Mit der Etablierung eines sauren Prüfpuffers und der Abstimmung der Enzymkomponente auf das saure Milieu konnten die Prüfbedingungen erfolgreich auf die physiologischen Abbaubedingungen in Knochendefekten abgestimmt werden. Im Gegensatz zu Prüfmedien mit einem physiologischen pH-Wert konnte für verschiedene Knochenaufbaumaterialien ein signifikanter Abbau der mineralischen Phasen beta-TCP und MBCP nachgewiesen werden, ohne die Degradationskinetik des Kollagenanteils zu beeinträchtigen. Über den pH-Wert und die Enzymkonzentration des Prüfmediums kann das etablierte Verfahren gut an verschiedene Applikationsszenarien, beispielsweise das Auffüllen von Knochendefekten im Kieferkamm, angepasst werden. Dadurch ermöglicht es auch physiologische Abbautests für kollagenbasierte Knochenersatzmaterialien mit einer keramischen Komponente.
Unter den Bedingungen einer offenen Probenapplikation erbrachten alle etablierten Prüfverfahren in-vivo-ähnliche Abbauleistungen. Die Simulation der Degradation in geschlossenen, schlecht vaskularisierten Gewebedefekten blieb dagegen erfolglos. Hierzu wurden Möglichkeiten zur Einbettung der Prüfkörper in verschiedene Polymergele erprobt. Die niedrigen Diffusionsraten in einem schlecht vaskularisierten Gewebe sind durch die Geleinbettung zwar darstellbar, aber mit dem Kreislaufkonzept des Prüfverfahrens nicht kompatibel.
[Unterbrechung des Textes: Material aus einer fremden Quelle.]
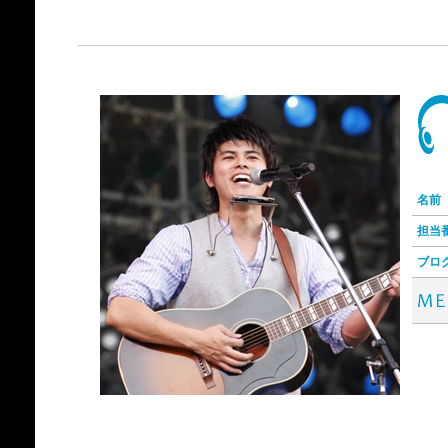
名前
担当
ブロ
Mediendurchsätze von wenigen Millilitern pro Tag können in einem kontinuierlichen Kreislaufverfahren nicht generiert werden und die Analytik der Degradationsprodukte aus dem durchgesetzten Prüfmedium scheitert an der zu geringen umgesetzten Medienmenge. Deshalb sollte zur Abbildung stark limitierender Abbaubedingungen besser ein statisches Prüfverfahren, beispielsweise mittels Einguss der Prüfkörper in ein Alginat- oder Agarosegel und räumlicher Beprobung des resultierenden Gradienten freigesetzter Wirkstoffe oder Abbauprodukte durch Stanzproben aus dem Einbettmedium etabliert werden.
Ausblick
Mit Hilfe des F&E-Projektes konnten wertvolle Erkenntnisse für die Auslegung effizienter In-vitro-Prüfverfahren zum Degradationsnachweis biologisch abbaubarer Medizinprodukte gewonnen werden. Es konnte nachgewiesen werden, dass der verfolgte Verfahrensansatz in der Lage ist, die Degradations- und Wirkstofffreisetzungskinetiken verschiedener kollagenbasierter Medizinprodukte und pharmazeutischer Wirkstoffträger im menschlichen Körper für geeignete Applikationsbedingungen gut und flexibel nachzubilden. Für eine direkte Kommerzialisierung des Verfahrens ist der erzielte Reifegrad von Prüfapparatur und Verfahren jedoch noch zu gering. Aus ökonomische Gründen ist eine deutliche Miniaturisierung der Prüfapparatur erforderlich und wichtigen Aspekten der Sterilität und Medientemperierung, die im Projektrahmen identifiziert wurden, ist Rechnung zu tragen. Aktuell sucht das ILK Dresden nach Partnern für die gezielte und applikationsspezifische Weiterentwicklung und Diversifizierung des etablierten Verfahrens.